🤖 AI Summary
This work addresses the susceptibility of vision-language models (VLMs) to linguistic priors and memory-based prototypes in optical illusion scenarios, which often leads them to overlook genuine visual evidence. To mitigate this, the authors propose a Structured Qualitative Inference (SQI) framework that enhances qualitative understanding and reasoning about visual inputs without fine-tuning the frozen VLM. SQI integrates three synergistic components: axiom-constrained injection to suppress quantitative hallucinations, hierarchical scene disentanglement to isolate background interference, and counterfactual self-verification to overcome confirmation bias. This approach establishes the first purely data-driven qualitative reasoning mechanism, significantly improving the robustness and accuracy of frozen VLMs across diverse optical illusions. The method achieved second place in the DataCV 2026 Challenge and offers high interpretability.
📝 Abstract
While Vision-Language Models (VLMs) have achieved state-of-the-art performance in general visual tasks, their perceptual robustness remains remarkably brittle when confronted with optical illusions.
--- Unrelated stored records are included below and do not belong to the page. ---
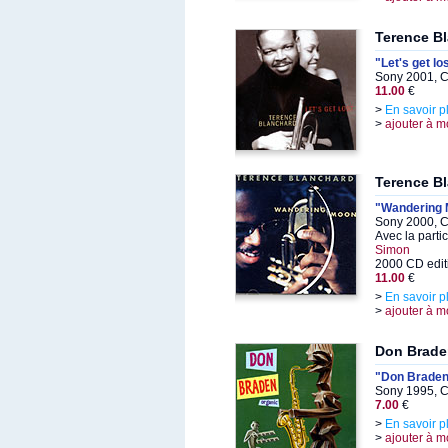
Terence B
"Let's get lo
Sony 2001, C
11.00
€
>
En savoir p
>
ajouter à m
Terence B
"Wandering
Sony 2000, C
Avec la parti
Simon
2000 CD edit
11.00
€
>
En savoir p
>
ajouter à m
Don Brade
"Don Braden
Sony 1995, C
7.00
€
>
En savoir p
>
ajouter à m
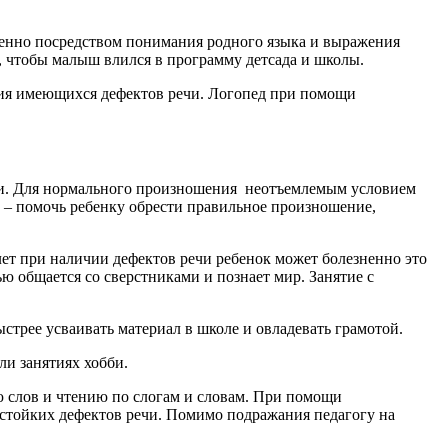
менно посредством понимания родного языка и выражения
 чтобы малыш влился в программу детсада и школы.
ния имеющихся дефектов речи. Логопед при помощи
речи. Для нормального произношения неотъемлемым условием
а – помочь ребенку обрести правильное произношение,
 лет при наличии дефектов речи ребенок может болезненно это
ю общается со сверстниками и познает мир. Занятие с
стрее усваивать материал в школе и овладевать грамотой.
ли занятиях хобби.
ю слов и чтению по слогам и словам. При помощи
 стойких дефектов речи. Помимо подражания педагогу на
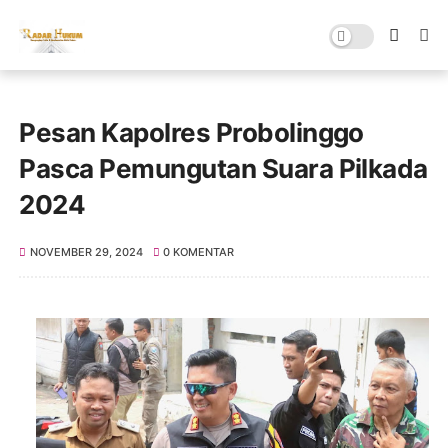
Pesan Kapolres Probolinggo
Pasca Pemungutan Suara Pilkada
2024
NOVEMBER 29, 2024
0 KOMENTAR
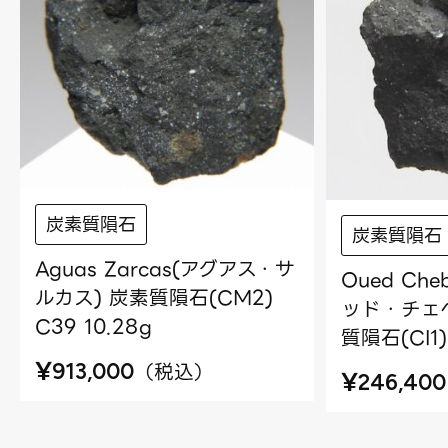
炭素質隕石
炭素質隕石
Aguas Zarcas(アグアス・サ
Oued Che
ルカス) 炭素質隕石(CM2)
ッド・チェベ
C39 10.28g
質隕石(CI1)
¥
（
税込
）
913,000
¥
246,400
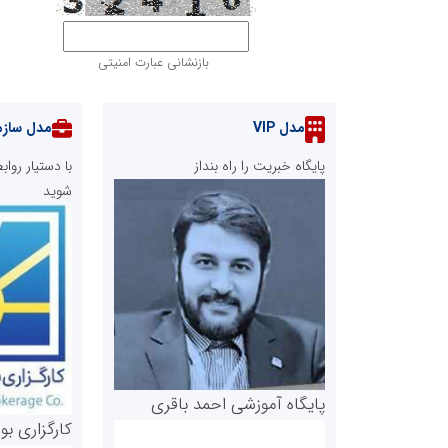
بازنشانی عبارت امنیتی
مدل VIP
مدل سازم
پایگاه خبریت را راه بنداز
با دستیار رو
شوید
پایگاه آموزشی احمد باقری
کارگزاری بو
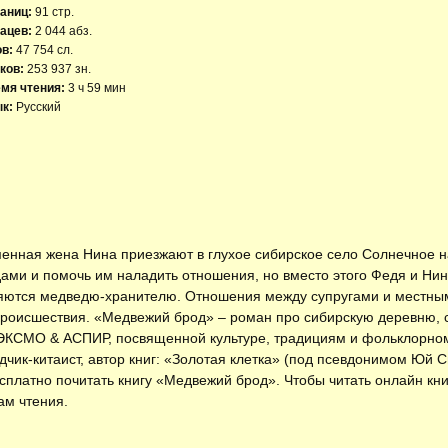
аниц:
91 стр.
ацев:
2 044 абз.
ов:
47 754 сл.
ков:
253 937 зн.
мя чтения:
3 ч 59 мин
к:
Русский
еменная жена Нина приезжают в глухое сибирское село Солнечное н
ами и помочь им наладить отношения, но вместо этого Федя и Нин
няются медведю-хранителю. Отношения между супругами и местным
происшествия. «Медвежий брод» – роман про сибирскую деревню, 
ЭКСМО & АСПИР, посвященной культуре, традициям и фольклорном
дчик-китаист, автор книг: «Золотая клетка» (под псевдонимом Юй 
есплатно
почитать книгу «Медвежий брод»
. Чтобы читать онлайн к
ам чтения.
These failures are often attributed to shortcut heuristics, where models prioritize linguistic priors and memorized prototypes over direct visual evidence. In this work, we propose Structured Qualitative Inference (SQI), a training-free, data-centric framework designed to fortify visual grounding in frozen VLMs. SQI addresses perceptual anomalies through three systematic modules: (1) Axiomatic Constraint Injection, which suppresses erroneous metric estimations and quantitative hallucinations; (2) Hierarchical Scene Decomposition, which decouples target visual manifolds from complex background distractors; and (3) Counterfactual Self-Verification, an adversarial reasoning step that mitigates confirmation bias. By orchestrating these qualitative constraints at inference time, SQI effectively aligns high-level linguistic reasoning with low-level visual perception. Our framework was evaluated on the DataCV 2026 Challenge (Task I: Classic Illusion Understanding), where it ranked 2nd place overall. Experimental results demonstrate that SQI not only significantly enhances accuracy across diverse illusion categories but also provides superior diagnostic interpretability without any model fine-tuning. Our success underscores the potential of structured qualitative grounding as a robust paradigm for developing next-generation, illusion-resistant vision-language systems.